Le schéma national d'intervention a été validé par les deux directeurs généraux et par le préfet de police le 23 mars 2016. Il a été présenté par le ministre le 19 avril 2016. Un exercice majeur, organisé par l'UCOFI, a eu lieu avec succès dans la nuit du 19 au 20 avril, à la gare de Montparnasse, pour illustrer le schéma national d'intervention. RAID, GIGN et BRI sont intervenus de manière coordonnée sur trois points distincts pour neutraliser une équipe de terroristes fictive lors d'une simulation de tuerie de masse.

Je termine avec les perspectives qui sont aujourd'hui les nôtres.

La mise en oeuvre du schéma national d'intervention doit débuter par l'évaluation de trois premières capacités des forces d'intervention au cours de ce mois de mai. Dans ce cadre, l'UCOFI doit monter en puissance. L'unité a été renforcée par l'arrivée, le 28 mars 2016, d'un lieutenant-colonel de gendarmerie.
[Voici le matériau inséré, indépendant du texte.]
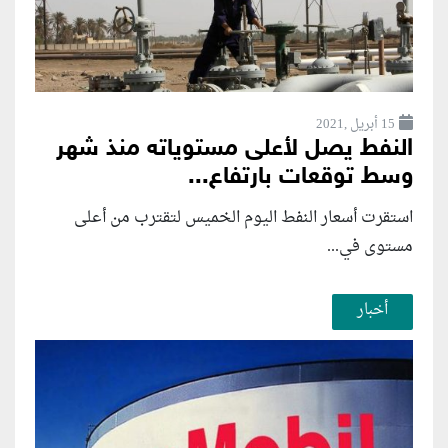
15 أبريل ,2021
النفط يصل لأعلى مستوياته منذ شهر
وسط توقعات بارتفاع...
استقرت أسعار النفط اليوم الخميس لتقترب من أعلى
مستوى في...
أخبار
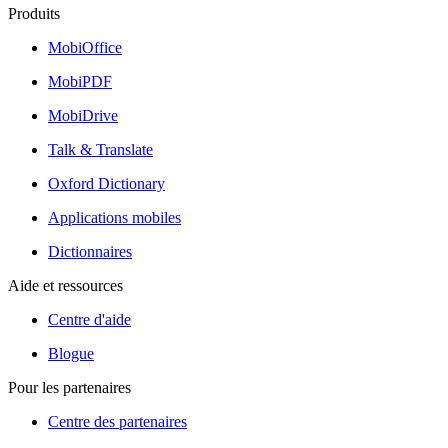
Produits
MobiOffice
MobiPDF
MobiDrive
Talk & Translate
Oxford Dictionary
Applications mobiles
Dictionnaires
Aide et ressources
Centre d'aide
Blogue
Pour les partenaires
Centre des partenaires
Deux officiers, l'un de police, l'autre de gendarmerie, viendront prochainement l'étoffer.

L'UCOFI se positionne également comme le point d'entrée des forces d'intervention dans le cadre des travaux d'élaboration du protocole GIH et des plans gouvernementaux « Pirate » pour les forces d'intervention. Elle se rapprochera aussi des structures de coopération internationale pour savoir si une structure similaire de coordination existe à l'étranger, et éventuellement s'en inspirer.

Si vous le souhaitez, je vous communiquerai une synthèse des points principaux du schéma national d'intervention.